DATI REGISTRATI |
● ● ● ● ● ● ●

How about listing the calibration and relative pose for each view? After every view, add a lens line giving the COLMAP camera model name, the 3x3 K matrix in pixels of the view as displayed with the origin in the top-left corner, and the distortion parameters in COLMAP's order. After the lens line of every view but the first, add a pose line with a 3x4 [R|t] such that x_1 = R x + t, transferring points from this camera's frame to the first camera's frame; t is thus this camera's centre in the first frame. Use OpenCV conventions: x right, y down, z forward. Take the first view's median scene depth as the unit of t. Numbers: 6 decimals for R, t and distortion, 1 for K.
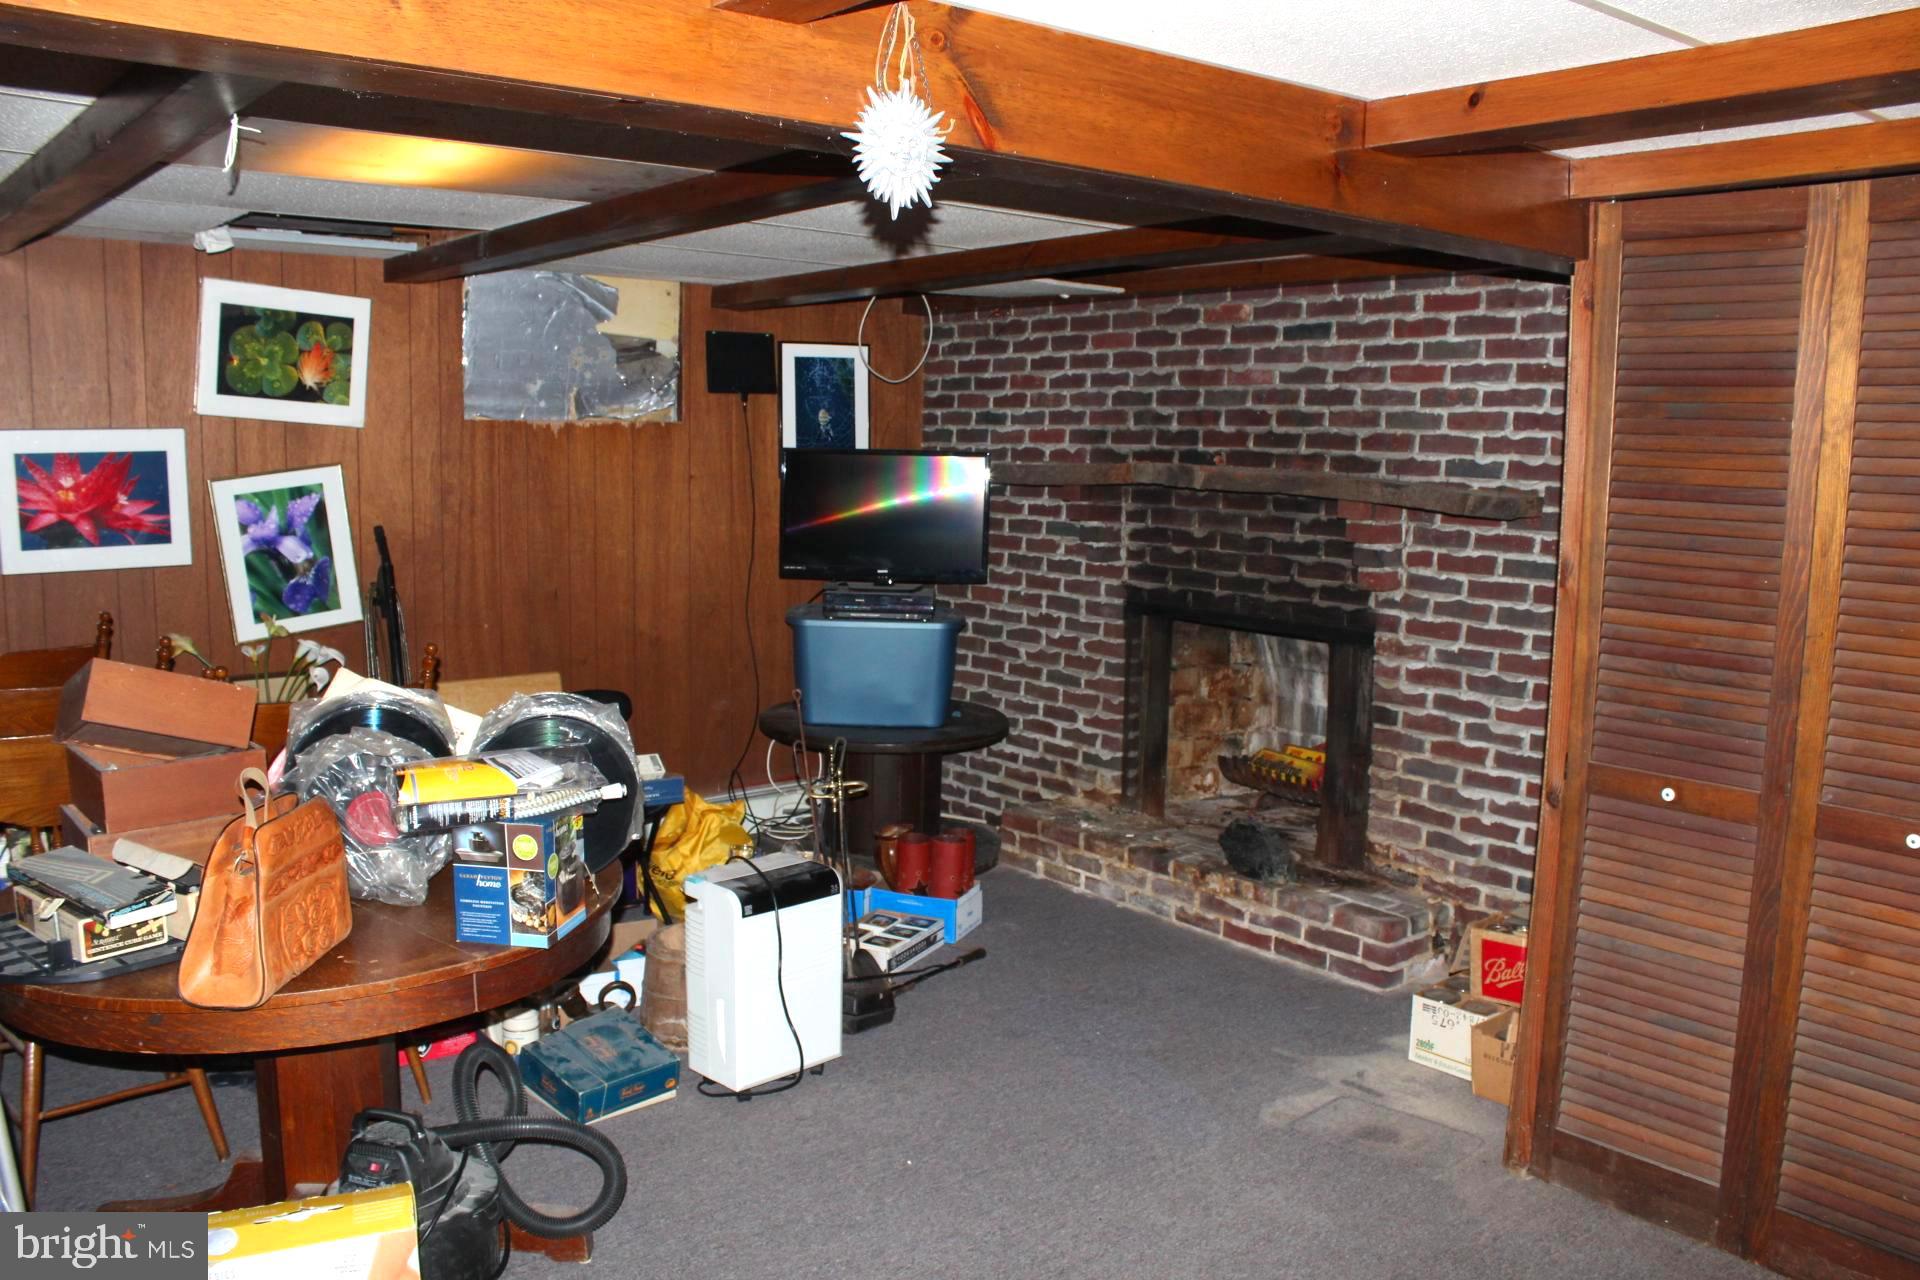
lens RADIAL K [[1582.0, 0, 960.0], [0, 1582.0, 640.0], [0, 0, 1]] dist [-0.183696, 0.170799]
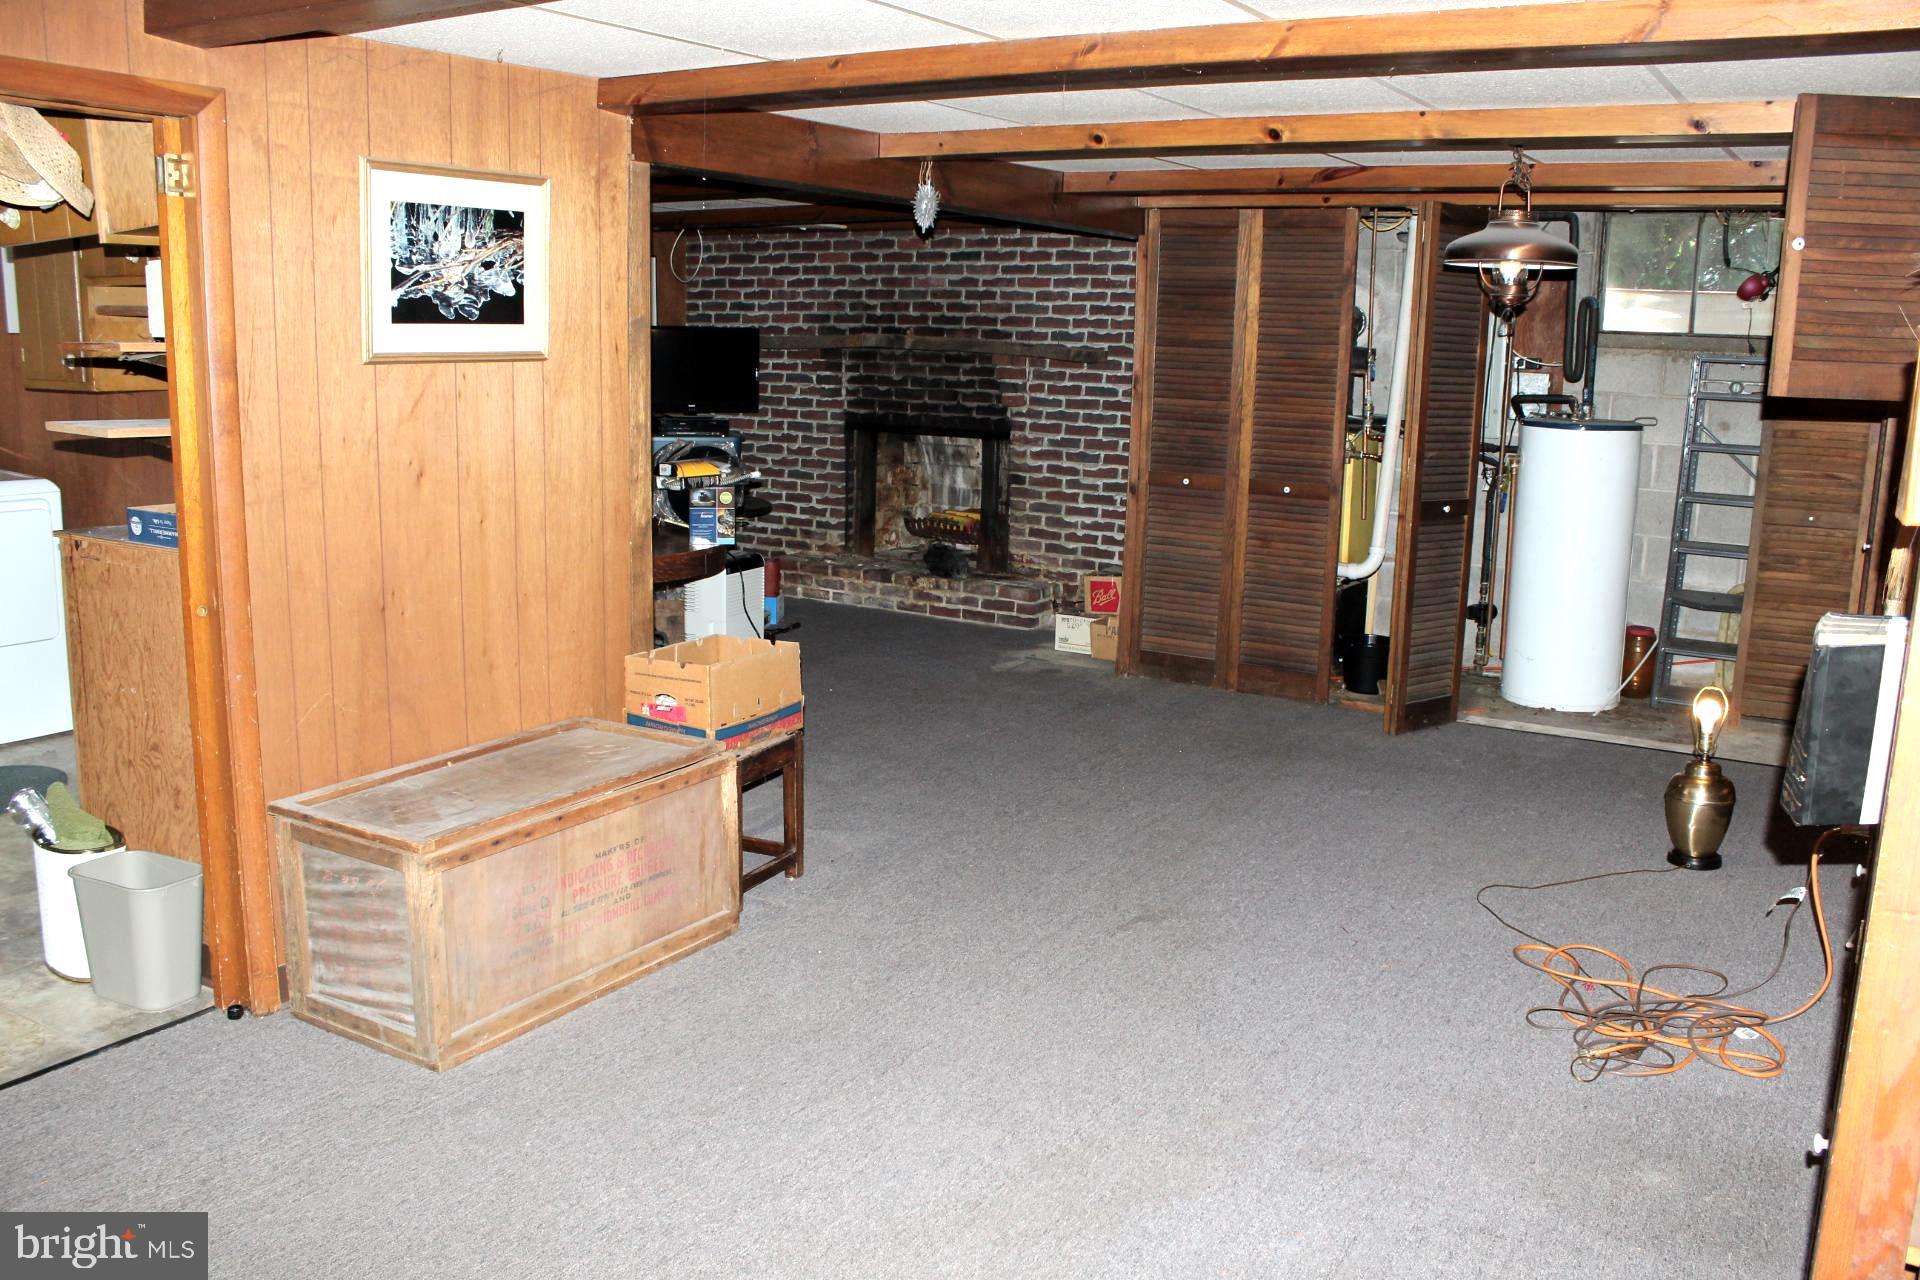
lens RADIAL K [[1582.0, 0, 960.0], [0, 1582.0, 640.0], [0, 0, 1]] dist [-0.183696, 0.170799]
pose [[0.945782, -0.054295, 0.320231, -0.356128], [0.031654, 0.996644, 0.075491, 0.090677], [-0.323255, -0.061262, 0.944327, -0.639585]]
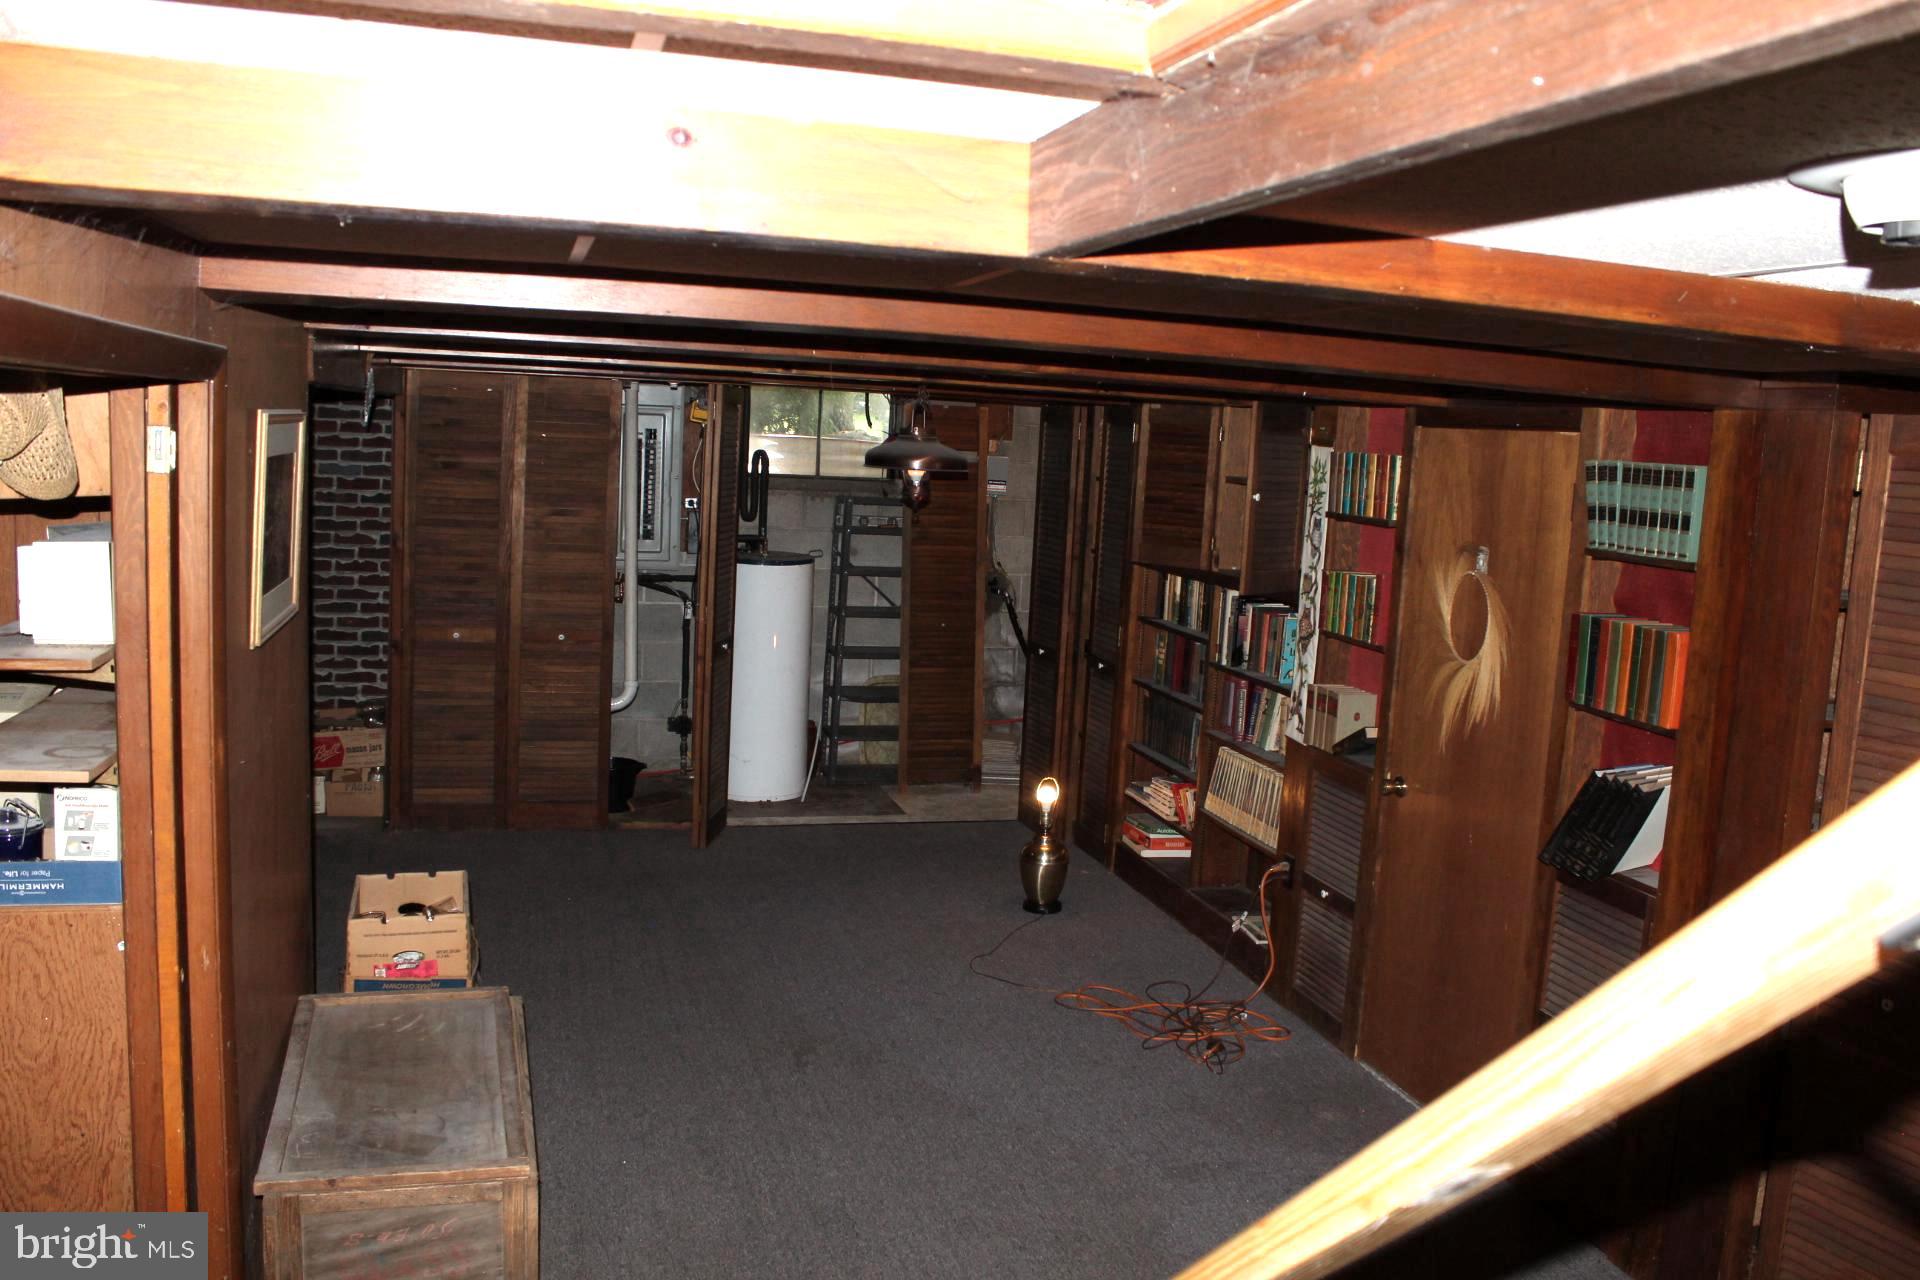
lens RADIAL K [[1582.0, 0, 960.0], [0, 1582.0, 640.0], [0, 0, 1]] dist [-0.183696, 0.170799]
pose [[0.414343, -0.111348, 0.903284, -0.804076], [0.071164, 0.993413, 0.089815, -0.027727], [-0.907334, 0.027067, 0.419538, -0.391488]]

● ● ● ● ● ● ●

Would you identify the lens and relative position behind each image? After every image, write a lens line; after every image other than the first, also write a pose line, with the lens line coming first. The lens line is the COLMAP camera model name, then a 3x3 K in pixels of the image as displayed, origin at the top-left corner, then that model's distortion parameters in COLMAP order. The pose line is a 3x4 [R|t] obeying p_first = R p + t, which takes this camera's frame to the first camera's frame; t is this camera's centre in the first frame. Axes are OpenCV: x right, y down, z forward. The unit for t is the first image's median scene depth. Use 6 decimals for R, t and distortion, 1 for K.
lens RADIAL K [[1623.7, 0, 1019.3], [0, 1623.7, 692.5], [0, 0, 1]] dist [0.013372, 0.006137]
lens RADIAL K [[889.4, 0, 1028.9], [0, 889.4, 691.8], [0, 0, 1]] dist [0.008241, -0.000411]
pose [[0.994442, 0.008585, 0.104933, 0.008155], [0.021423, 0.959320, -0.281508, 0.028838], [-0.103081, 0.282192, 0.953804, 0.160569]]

● ● ● ● ● ● ●

DESCRIZIONE DEL PROBLEMA | Cita testualmente la parte che si apre con la riga contenente "How about listing" e si chiude con quella contenente "0.027067, 0.419538, -0.391488]]", comprese entrambe, lasciando fuori le immagini.

RISULTATO |
How about listing the calibration and relative pose for each view? After every view, add a lens line giving the COLMAP camera model name, the 3x3 K matrix in pixels of the view as displayed with the origin in the top-left corner, and the distortion parameters in COLMAP's order. After the lens line of every view but the first, add a pose line with a 3x4 [R|t] such that x_1 = R x + t, transferring points from this camera's frame to the first camera's frame; t is thus this camera's centre in the first frame. Use OpenCV conventions: x right, y down, z forward. Take the first view's median scene depth as the unit of t. Numbers: 6 decimals for R, t and distortion, 1 for K.
lens RADIAL K [[1582.0, 0, 960.0], [0, 1582.0, 640.0], [0, 0, 1]] dist [-0.183696, 0.170799]
lens RADIAL K [[1582.0, 0, 960.0], [0, 1582.0, 640.0], [0, 0, 1]] dist [-0.183696, 0.170799]
pose [[0.945782, -0.054295, 0.320231, -0.356128], [0.031654, 0.996644, 0.075491, 0.090677], [-0.323255, -0.061262, 0.944327, -0.639585]]
lens RADIAL K [[1582.0, 0, 960.0], [0, 1582.0, 640.0], [0, 0, 1]] dist [-0.183696, 0.170799]
pose [[0.414343, -0.111348, 0.903284, -0.804076], [0.071164, 0.993413, 0.089815, -0.027727], [-0.907334, 0.027067, 0.419538, -0.391488]]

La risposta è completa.